7/04/2013

Amazon to Offer Fine Art


The NY Times is reporting that Amazon is now in discussion with numerous smaller, yet established fine art galleries to begin offering fine art.

The article specifically notes the art which is going to be offered is more than the typical art posters and prints.  There is no doubt that online art sales are growing and becoming increasingly more popular with the collector community.  The article notes other online art sites, such as Artspace are seeing more and more high dollar sales, and breaking through the $100,000 threshold.

 Is this another technology disrupt for the art world and collecting community?

The NY Times reports
But the landscape is shifting rapidly, and it is about to be tilted by the entry of a heavyweight: Amazon is in discussions with dozens of smaller established galleries to begin offering contemporary and other fine art, moving well beyond the posters and inexpensive prints it now offers.

The expected decision would represent Amazon’s re-entry into the art world, after it also made an early unsuccessful try, as partner to Sotheby’s, in 1999. It would join several well-established players in the online market, like Artsy, a high-end seller that uses a Pandora-like algorithm search feature; Paddle8, an online auction site; Artnet, which is back in the business with auctions; and Artspace, which has partnerships with dozens of prestigious galleries and museums offering works from $100 prints to a $2.5 million Cy Twombly painting.

A spokesman for Amazon said in an e-mail that the company had no comment about plans for an art venture, first reported by The Art Newspaper. But several of the galleries in discussion with the company have said that the sales might begin this month and several told The Wall Street Journal that Amazon would charge the seller a commission of 5 percent to 20 percent.

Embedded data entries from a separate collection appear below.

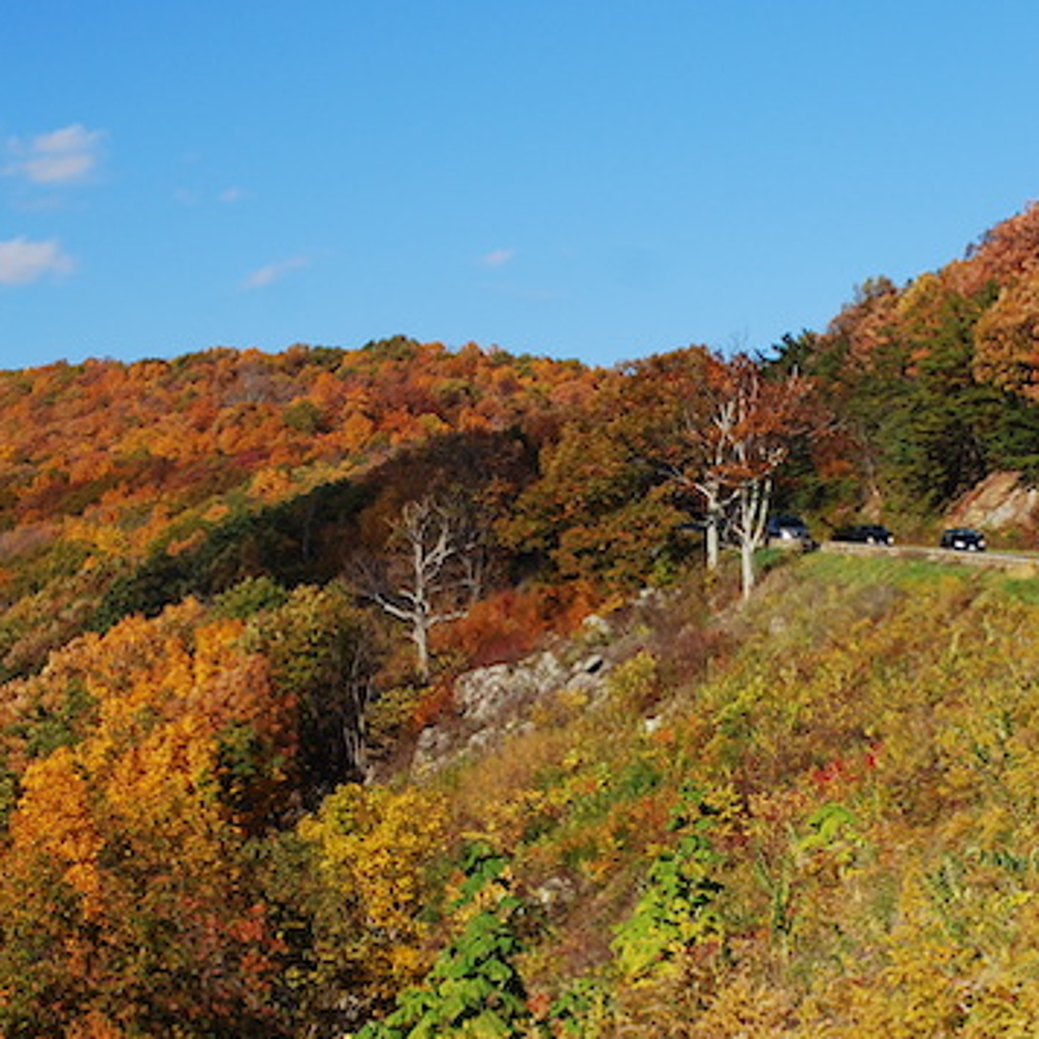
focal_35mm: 120
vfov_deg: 14.5
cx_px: 748
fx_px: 4080
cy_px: 642
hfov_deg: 14.5
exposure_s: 1/100
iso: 100
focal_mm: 35
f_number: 7.1
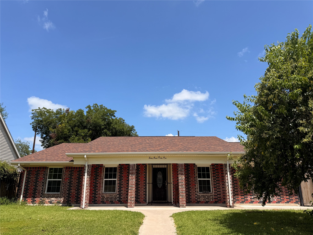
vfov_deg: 56.8
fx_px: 217
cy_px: 118
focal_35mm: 24
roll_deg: +0.1
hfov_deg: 71.6
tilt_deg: +16.4
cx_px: 156
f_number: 1.78
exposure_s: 1/4673
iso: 80
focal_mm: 6.76
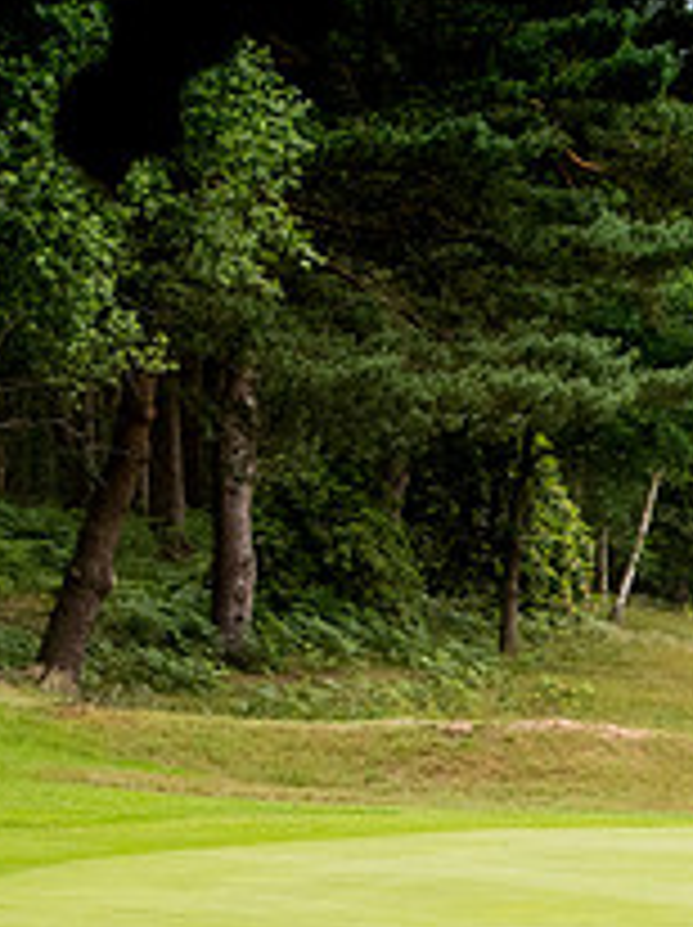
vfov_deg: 6.9
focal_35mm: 288
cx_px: 1288
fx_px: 7704
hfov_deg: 5.1
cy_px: 668
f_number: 9
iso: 800
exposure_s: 1/400
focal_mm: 70
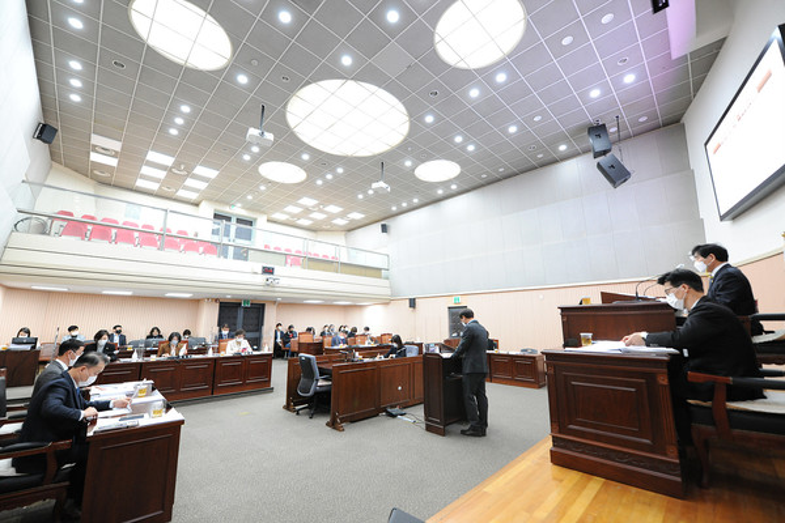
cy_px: 262
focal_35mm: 14
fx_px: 305
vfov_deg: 81.2
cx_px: 392
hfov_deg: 104.3
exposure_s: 1/125
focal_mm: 14
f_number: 4
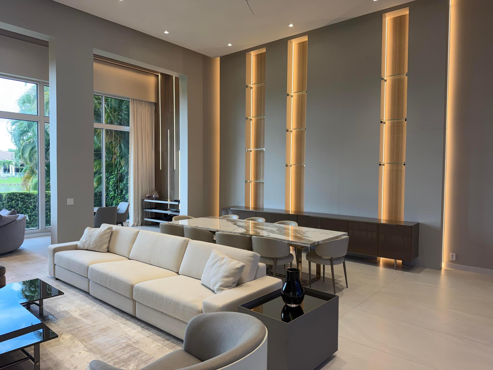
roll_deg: -0.2
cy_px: 185
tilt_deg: -3.0
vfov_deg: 56.8
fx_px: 342
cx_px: 246
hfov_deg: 71.6
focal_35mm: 24
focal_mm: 6.76
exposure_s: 1/120
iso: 64
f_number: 1.78
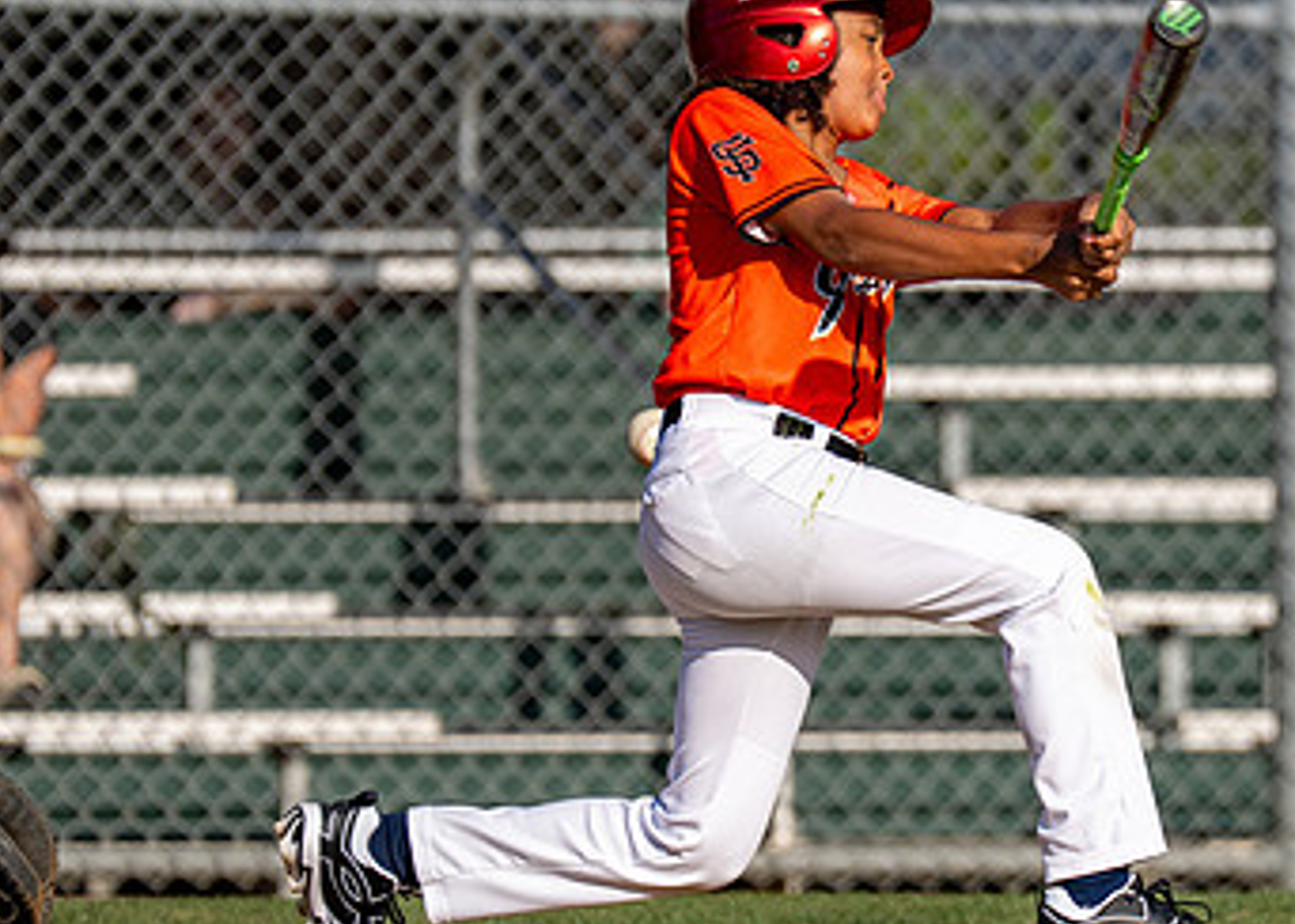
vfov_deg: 2.4
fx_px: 22059
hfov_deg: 3.4
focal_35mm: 600
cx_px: 909
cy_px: 303
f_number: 2.8
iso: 100
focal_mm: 200
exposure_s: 1/2500
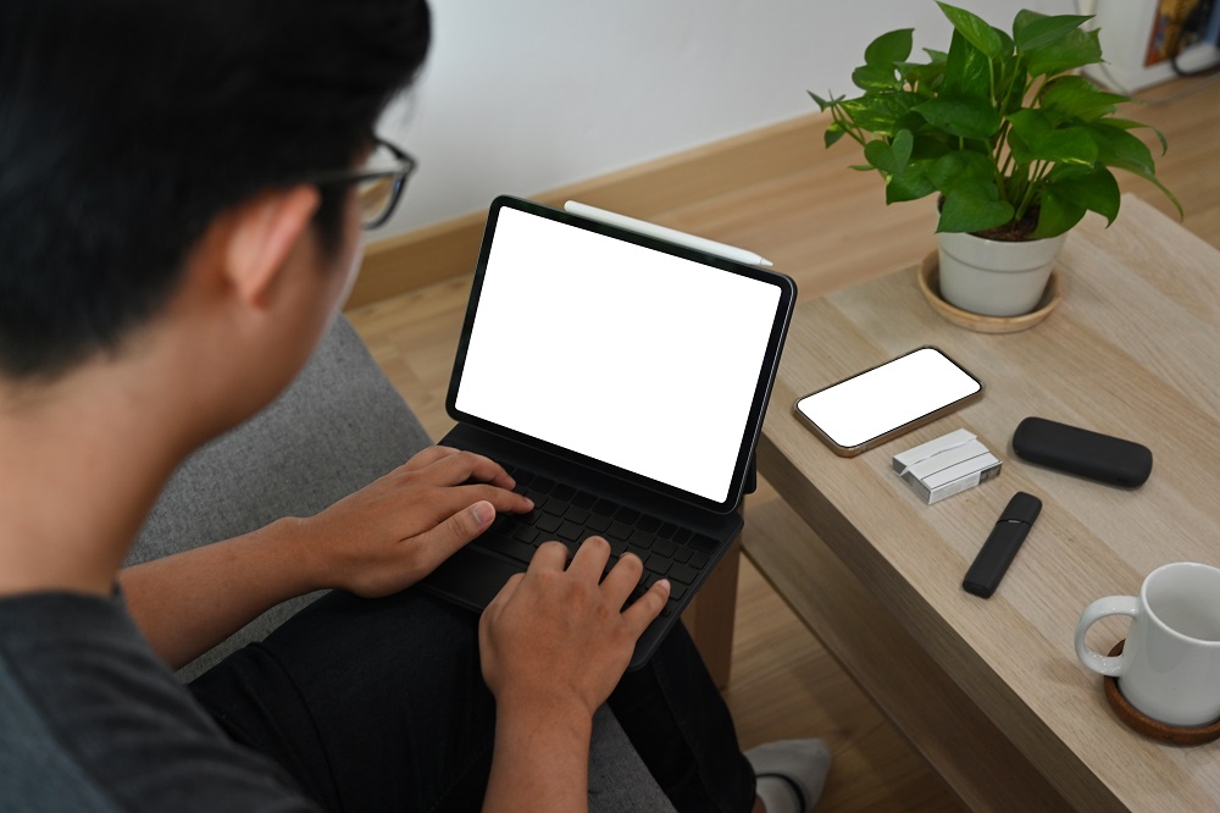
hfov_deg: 43.6
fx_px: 1524
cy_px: 406
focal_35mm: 45
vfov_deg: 29.8
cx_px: 610
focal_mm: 45
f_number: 4
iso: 250
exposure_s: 1/60
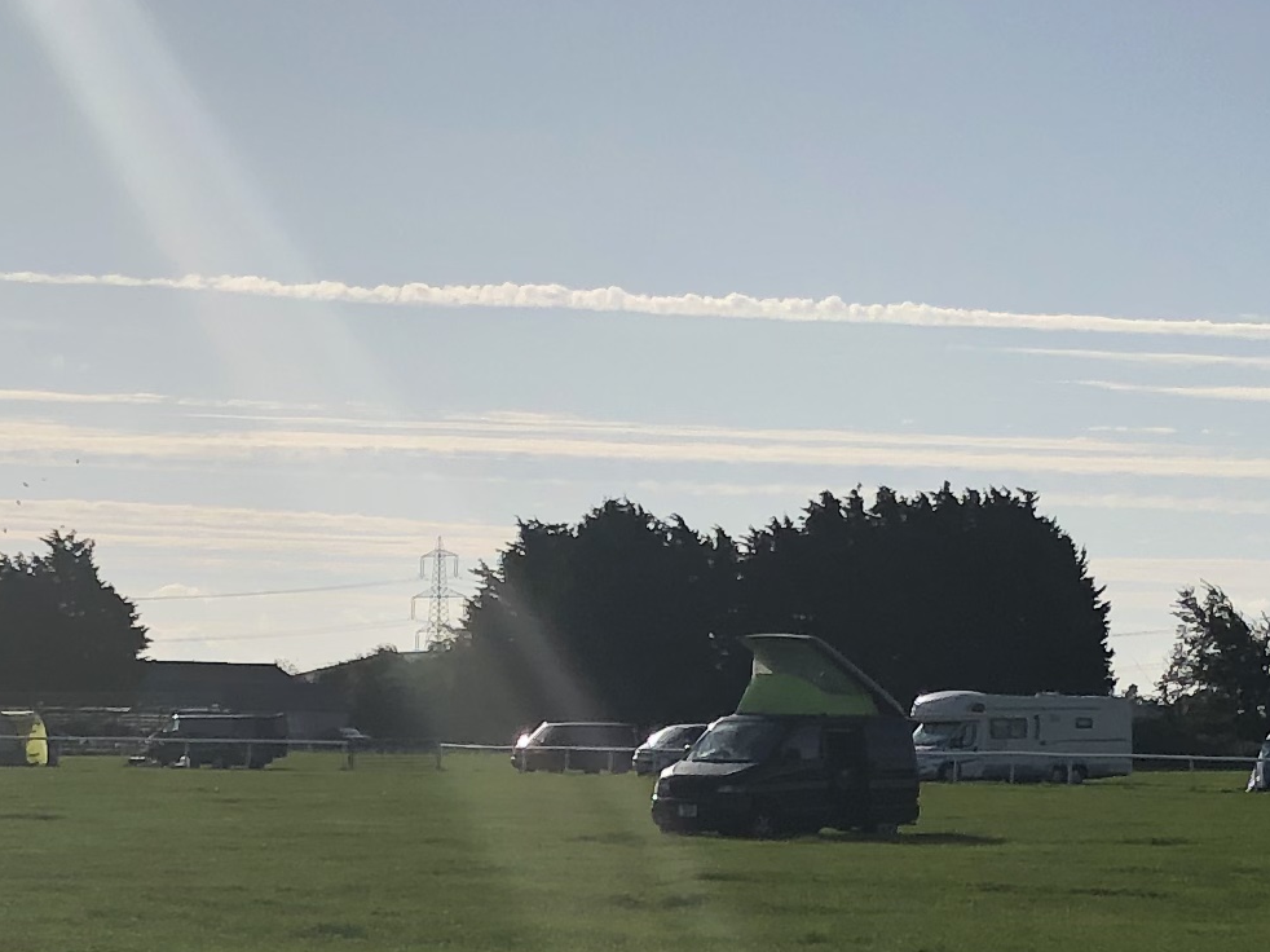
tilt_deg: -1.9
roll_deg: -0.6
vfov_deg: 12.8
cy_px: 788
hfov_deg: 17.1
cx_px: 614
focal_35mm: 115
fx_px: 4218
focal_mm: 3.99
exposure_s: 1/8130
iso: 25
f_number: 1.8
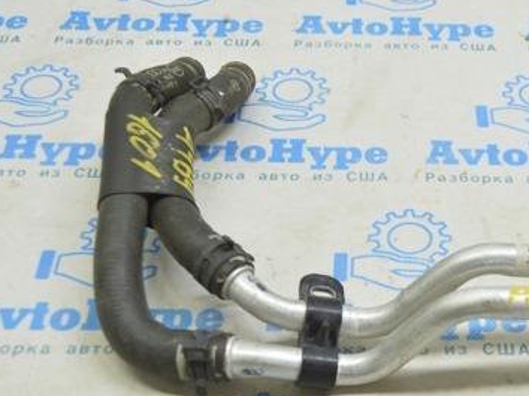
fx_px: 1115
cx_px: 435
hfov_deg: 26.1
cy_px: 252
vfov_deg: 20.1
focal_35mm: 73
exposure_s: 1/20
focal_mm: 28
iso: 400
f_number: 5.6
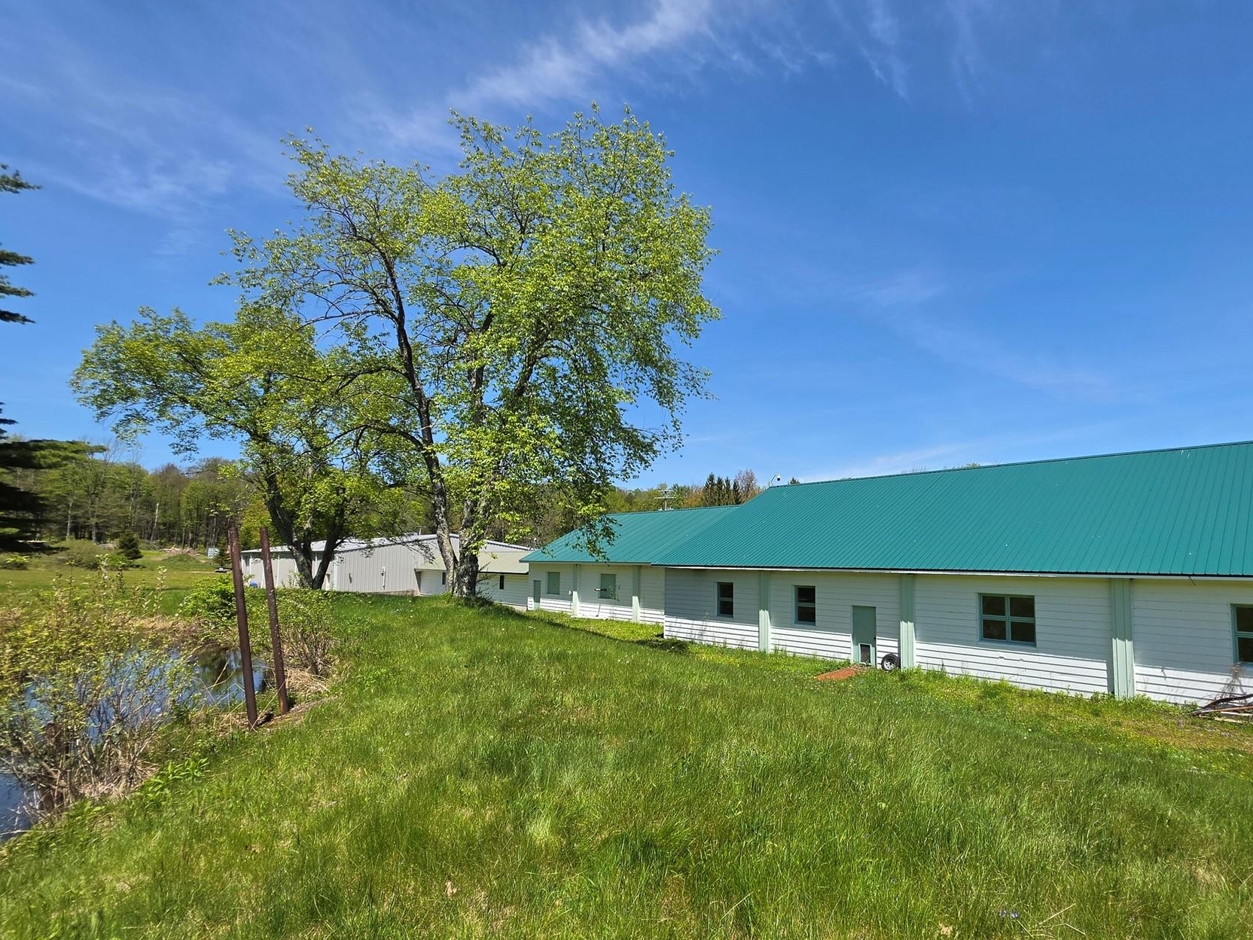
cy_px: 510
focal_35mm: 16
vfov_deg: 77.9
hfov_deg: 93.0
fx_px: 579
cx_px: 764
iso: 32
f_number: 1.9
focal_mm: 2.2
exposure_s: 1/1610
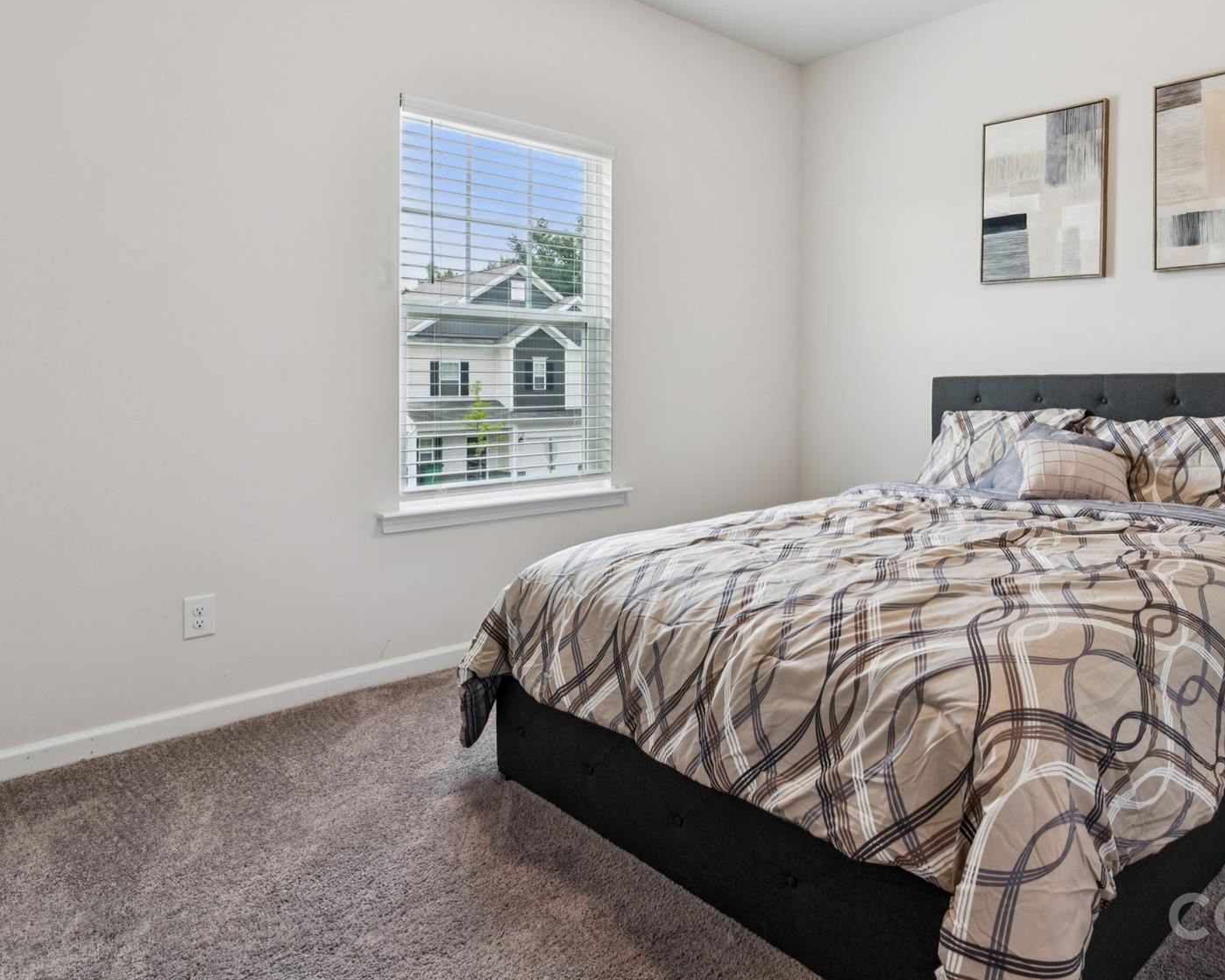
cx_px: 799
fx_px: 842
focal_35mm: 23
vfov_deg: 59.8
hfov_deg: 70.3
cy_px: 384
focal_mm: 16.9
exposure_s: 1/5
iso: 200
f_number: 13
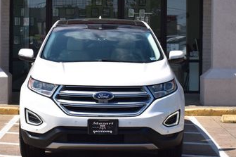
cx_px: 107
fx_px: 674
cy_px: 42
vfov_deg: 13.2
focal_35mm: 103
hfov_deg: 19.8
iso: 360
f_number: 11
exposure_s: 1/500
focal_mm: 36
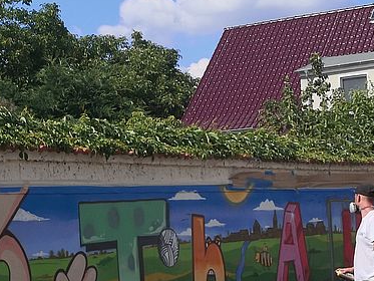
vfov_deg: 14.0
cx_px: 68
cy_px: 230
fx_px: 1135
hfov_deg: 18.5
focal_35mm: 105
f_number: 1.6
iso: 50
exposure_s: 1/3155
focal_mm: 3.95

It is unclear whether the company will focus on lower-end sales of prints and photographs or also try to move into the market for higher priced one-of-a-kind works like paintings and sculpture. The growth of online sales has been fueled primarily by three factors: a broadening base of art collectors around the world; a much greater willingness by those people, both veteran collectors and newcomers, to trust online transactions and buy works after seeing only pictures of them; and a huge amount of inventory in the storehouses of galleries, as a growing number of art fairs and other exhibitions leads to more artists making ever more work.